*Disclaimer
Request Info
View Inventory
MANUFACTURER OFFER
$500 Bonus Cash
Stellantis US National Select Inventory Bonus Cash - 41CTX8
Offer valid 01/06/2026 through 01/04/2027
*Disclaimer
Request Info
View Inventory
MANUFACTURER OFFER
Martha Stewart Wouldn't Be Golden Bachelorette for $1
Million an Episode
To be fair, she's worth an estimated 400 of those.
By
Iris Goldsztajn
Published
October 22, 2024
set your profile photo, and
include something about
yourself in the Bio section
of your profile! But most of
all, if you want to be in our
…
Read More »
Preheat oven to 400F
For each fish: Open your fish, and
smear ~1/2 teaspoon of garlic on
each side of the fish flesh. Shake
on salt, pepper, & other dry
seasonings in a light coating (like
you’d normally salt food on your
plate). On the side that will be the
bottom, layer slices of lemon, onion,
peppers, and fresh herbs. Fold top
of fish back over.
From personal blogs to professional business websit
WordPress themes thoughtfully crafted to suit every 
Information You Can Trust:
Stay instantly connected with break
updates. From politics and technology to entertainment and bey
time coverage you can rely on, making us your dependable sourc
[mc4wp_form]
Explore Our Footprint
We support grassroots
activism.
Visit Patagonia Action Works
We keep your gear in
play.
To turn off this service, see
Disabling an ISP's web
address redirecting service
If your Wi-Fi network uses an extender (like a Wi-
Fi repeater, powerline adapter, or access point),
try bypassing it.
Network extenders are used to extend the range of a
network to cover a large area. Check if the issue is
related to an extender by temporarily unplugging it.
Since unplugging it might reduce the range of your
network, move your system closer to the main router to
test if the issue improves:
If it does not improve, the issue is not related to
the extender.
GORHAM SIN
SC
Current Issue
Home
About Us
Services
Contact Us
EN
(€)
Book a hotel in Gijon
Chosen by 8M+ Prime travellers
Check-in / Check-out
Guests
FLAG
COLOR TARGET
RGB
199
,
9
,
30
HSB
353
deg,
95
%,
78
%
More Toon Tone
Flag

§ §

TASK TO COMPLETE.
Can you return every line of the items above, unchanged and in the same order?

FINISHED TASK.
*Disclaimer
Request Info
View Inventory
MANUFACTURER OFFER
$500 Bonus Cash
Stellantis US National Select Inventory Bonus Cash - 41CTX8
Offer valid 01/06/2026 through 01/04/2027
*Disclaimer
Request Info
View Inventory
MANUFACTURER OFFER
Martha Stewart Wouldn't Be Golden Bachelorette for $1
Million an Episode
To be fair, she's worth an estimated 400 of those.
By
Iris Goldsztajn
Published
October 22, 2024
set your profile photo, and
include something about
yourself in the Bio section
of your profile! But most of
all, if you want to be in our
…
Read More »
Preheat oven to 400F
For each fish: Open your fish, and
smear ~1/2 teaspoon of garlic on
each side of the fish flesh. Shake
on salt, pepper, & other dry
seasonings in a light coating (like
you’d normally salt food on your
plate). On the side that will be the
bottom, layer slices of lemon, onion,
peppers, and fresh herbs. Fold top
of fish back over.
From personal blogs to professional business websit
WordPress themes thoughtfully crafted to suit every 
Information You Can Trust:
Stay instantly connected with break
updates. From politics and technology to entertainment and bey
time coverage you can rely on, making us your dependable sourc
[mc4wp_form]
Explore Our Footprint
We support grassroots
activism.
Visit Patagonia Action Works
We keep your gear in
play.
To turn off this service, see
Disabling an ISP's web
address redirecting service
If your Wi-Fi network uses an extender (like a Wi-
Fi repeater, powerline adapter, or access point),
try bypassing it.
Network extenders are used to extend the range of a
network to cover a large area. Check if the issue is
related to an extender by temporarily unplugging it.
Since unplugging it might reduce the range of your
network, move your system closer to the main router to
test if the issue improves:
If it does not improve, the issue is not related to
the extender.
GORHAM SIN
SC
Current Issue
Home
About Us
Services
Contact Us
EN
(€)
Book a hotel in Gijon
Chosen by 8M+ Prime travellers
Check-in / Check-out
Guests
FLAG
COLOR TARGET
RGB
199
,
9
,
30
HSB
353
deg,
95
%,
78
%
More Toon Tone
Flag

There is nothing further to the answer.